Le Domaine Rouquette-sur-Mer (chateaurouquette.com), à visiter en plein massif de la Clape en compagnie de son propriétaire, Jacques Boscary. La mer toute proche et la garrigue omniprésente marquent les vins de Rouquette. Importé à la SAQ, la cuvée Amarante se trouve à la première place du Guide Chartier.


À visiter aussi : Narbonne-Plage et Gruissan en Segwey (gyropode), en compagnie d’un guide de l’Office de tourisme de Narbonne.


Hébergement. L’hôtel La Résidence (hotelresidence.com) est une bonne adresse en plein centre historique de Narbonne. Judicieusement bien situé, dans un immeuble du XIXe siècle, il est facile d’accès et comporte un stationnement. Malgré sa proximité avec le centre-ville, il est très calme. D’un tout autre style, un peu en dehors du centre-ville mais tout de même accessible à vélo en longeant le canal de la Robine : le Domaine Saint-Domingue (domaine-saint-domingue.fr), une magnifique maison de pierre sur une propriété de 12 hectares avec parcours arboré, lac et piscine. On y propose cinq jolies chambres d’hôtes dans une ancienne ferme viticole restaurée.

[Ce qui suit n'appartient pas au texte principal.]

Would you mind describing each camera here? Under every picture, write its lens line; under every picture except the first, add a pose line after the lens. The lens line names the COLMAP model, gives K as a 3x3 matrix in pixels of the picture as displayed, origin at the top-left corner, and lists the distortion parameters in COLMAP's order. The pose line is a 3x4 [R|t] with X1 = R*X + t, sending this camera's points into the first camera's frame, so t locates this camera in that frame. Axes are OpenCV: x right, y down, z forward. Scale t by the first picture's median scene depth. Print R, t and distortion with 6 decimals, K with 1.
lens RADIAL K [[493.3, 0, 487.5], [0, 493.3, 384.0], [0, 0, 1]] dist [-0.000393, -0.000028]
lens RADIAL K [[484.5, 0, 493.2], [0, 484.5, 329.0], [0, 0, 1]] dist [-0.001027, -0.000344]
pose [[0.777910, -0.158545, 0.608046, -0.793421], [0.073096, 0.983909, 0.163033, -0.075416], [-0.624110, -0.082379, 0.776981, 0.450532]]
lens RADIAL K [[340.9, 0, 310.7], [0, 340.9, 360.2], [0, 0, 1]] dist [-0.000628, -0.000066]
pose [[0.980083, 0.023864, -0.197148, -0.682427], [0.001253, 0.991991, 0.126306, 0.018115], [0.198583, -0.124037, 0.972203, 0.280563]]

Restauration. En route vers Narbonne-Plage, le restaurant gastronomique Château l’Hospitalet permet de découvrir les vins du domaine de Gérard Bertrand. L’ancien joueur de rugby cultive également en biodynamie : au Comptoir Nature (comptoirnature.com), à Somail, près de Saint-Nazaire-d’Aude, au bord du Canal du Midi, près de l’auberge où s’arrêtaient pour une nuitée les barques de poste. On y mange une excellente assiette remplie de produits de la région.


Les villes voisines de Narbonne : Béziers est à 25 km, Carcassonne à 55 km, Montpellier à 99 km, Toulouse à 150 km et Barcelone à 230 km.